At approximately 1 a.m., police responded to a 911 call reporting multiple persons being shot while at an overcrowded house party in East Flatbush. Five victims were transported to Brookdale Hospital, and two to Kings County Hospital. In addition, one female victim walked into Beth Israel Hospital, and another into Methodist Hospital.

The attack is rumored to have been caused by the suspect having being denied entrance to the bash.

All nine victims were reported to be in stable condition.

In response to the shooting, Councilmember Jumaane Williams, co-chair of the Council’s Task Force to Combat Gun Violence, and Pastor Gilford Monrose, president of the 67th Precinct Clergy Council, joined together to discuss the incident, and how to prevent something like it from happening again.

“Guns have no place in our community, let alone at a party. We will not stand idly by while irresponsible individuals attempt to take innocent lives,” they said.

The two contend that house parties are becoming “increasingly out of control.”

In response to the issue of rowdy house parties that explode into violence, Williams is exploring legislation that would require any person holding a gathering of 40 people or more at a residence to notify the local community board and police precinct three days in advance.

Additionally, Williams requested that the NYPD up its enforcement of noise complaints, trespassing and other violations and recommended that cops track party promotions in advance on flyers and the Internet.

We are concerned for our safety, said Angela Baird, president of the East 53rd Street Block Association.

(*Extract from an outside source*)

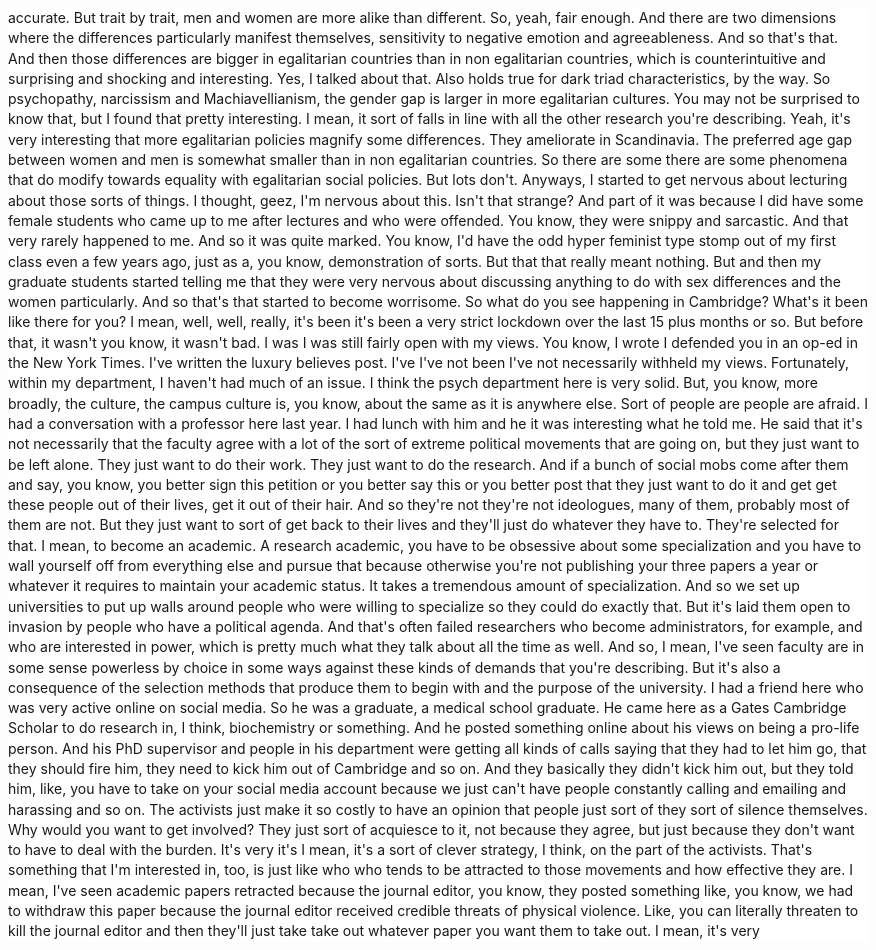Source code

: accurate. But trait by trait, men and women are more alike than different. So, yeah, fair enough. And there are two dimensions where the differences particularly manifest themselves, sensitivity to negative emotion and agreeableness. And so that's that. And then those differences are bigger in egalitarian countries than in non egalitarian countries, which is counterintuitive and surprising and shocking and interesting. Yes, I talked about that. Also holds true for dark triad characteristics, by the way. So psychopathy, narcissism and Machiavellianism, the gender gap is larger in more egalitarian cultures. You may not be surprised to know that, but I found that pretty interesting. I mean, it sort of falls in line with all the other research you're describing. Yeah, it's very interesting that more egalitarian policies magnify some differences. They ameliorate in Scandinavia. The preferred age gap between women and men is somewhat smaller than in non egalitarian countries. So there are some there are some phenomena that do modify towards equality with egalitarian social policies. But lots don't. Anyways, I started to get nervous about lecturing about those sorts of things. I thought, geez, I'm nervous about this. Isn't that strange? And part of it was because I did have some female students who came up to me after lectures and who were offended. You know, they were snippy and sarcastic. And that very rarely happened to me. And so it was quite marked. You know, I'd have the odd hyper feminist type stomp out of my first class even a few years ago, just as a, you know, demonstration of sorts. But that that really meant nothing. But and then my graduate students started telling me that they were very nervous about discussing anything to do with sex differences and the women particularly. And so that's that started to become worrisome. So what do you see happening in Cambridge? What's it been like there for you? I mean, well, well, really, it's been it's been a very strict lockdown over the last 15 plus months or so. But before that, it wasn't you know, it wasn't bad. I was I was still fairly open with my views. You know, I wrote I defended you in an op-ed in the New York Times. I've written the luxury believes post. I've I've not been I've not necessarily withheld my views. Fortunately, within my department, I haven't had much of an issue. I think the psych department here is very solid. But, you know, more broadly, the culture, the campus culture is, you know, about the same as it is anywhere else. Sort of people are people are afraid. I had a conversation with a professor here last year. I had lunch with him and he it was interesting what he told me. He said that it's not necessarily that the faculty agree with a lot of the sort of extreme political movements that are going on, but they just want to be left alone. They just want to do their work. They just want to do the research. And if a bunch of social mobs come after them and say, you know, you better sign this petition or you better say this or you better post that they just want to do it and get get these people out of their lives, get it out of their hair. And so they're not they're not ideologues, many of them, probably most of them are not. But they just want to sort of get back to their lives and they'll just do whatever they have to. They're selected for that. I mean, to become an academic. A research academic, you have to be obsessive about some specialization and you have to wall yourself off from everything else and pursue that because otherwise you're not publishing your three papers a year or whatever it requires to maintain your academic status. It takes a tremendous amount of specialization. And so we set up universities to put up walls around people who were willing to specialize so they could do exactly that. But it's laid them open to invasion by people who have a political agenda. And that's often failed researchers who become administrators, for example, and who are interested in power, which is pretty much what they talk about all the time as well. And so, I mean, I've seen faculty are in some sense powerless by choice in some ways against these kinds of demands that you're describing. But it's also a consequence of the selection methods that produce them to begin with and the purpose of the university. I had a friend here who was very active online on social media. So he was a graduate, a medical school graduate. He came here as a Gates Cambridge Scholar to do research in, I think, biochemistry or something. And he posted something online about his views on being a pro-life person. And his PhD supervisor and people in his department were getting all kinds of calls saying that they had to let him go, that they should fire him, they need to kick him out of Cambridge and so on. And they basically they didn't kick him out, but they told him, like, you have to take on your social media account because we just can't have people constantly calling and emailing and harassing and so on. The activists just make it so costly to have an opinion that people just sort of they sort of silence themselves. Why would you want to get involved? They just sort of acquiesce to it, not because they agree, but just because they don't want to have to deal with the burden. It's very it's I mean, it's a sort of clever strategy, I think, on the part of the activists. That's something that I'm interested in, too, is just like who who tends to be attracted to those movements and how effective they are. I mean, I've seen academic papers retracted because the journal editor, you know, they posted something like, you know, we had to withdraw this paper because the journal editor received credible threats of physical violence. Like, you can literally threaten to kill the journal editor and then they'll just take take out whatever paper you want them to take out. I mean, it's very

We would like for the community board and the 67th Precinct to foster relations that make our neighborhood safe.

— By Amanda Glodowski

Judges appoint mediator in LICH dispute, order SUNY Downstate to detail LICH’s assets

SUNY Downstate Medical Center has been ordered to give a give a full written account of every dollar and asset spent and transferred from Long Island College Hospital (LICH) from the day it purchased the 156-year-old community hospital on May 29, 2011.

The order came on Thursday, June 27, from Brooklyn Supreme Court Justice Carolyn Demarest, who specified that the report must include details not just about LICH’s existing assets and funds, but also the income from LICH’s properties. The report should also include details about the LICH assets that SUNY wants to sell or otherwise get rid of.

The report is due by August 5.

SUNY Downstate has stated that its lawyers are reviewing Demarest’s order.

SUNY also received another blow, this time from State Supreme Court Justice Johnny Lee Baynes, who appointed retired Appellate Division Court Judge William Thompson, Sr.–mayoral candidate Bill Thompson’s father–in the role of mediator/referee between LICH and SUNY.

Baynes previously issued a restraining order against SUNY, preventing it from closing LICH or restricting services in any way. However, SUNY violated that order, most recently by closing LICH’s emergency room on June 20. SUNY previously shut down of the hospital’s residency program, cardiac catheterization lab, radiation oncology department and coronary care unit.

However, SUNY quickly appealed Baynes’ appointment of Thompson; it also appealed his order to close LICH. The appeal effectively allows SUNY to continue to keep LICH’s ER closed pending a decision on the appeal.

Advocates of keeping LICH open have accused SUNY Downstate of trying to close the community hospital in order to sell its prime real estate near the Brooklyn Heights waterfront.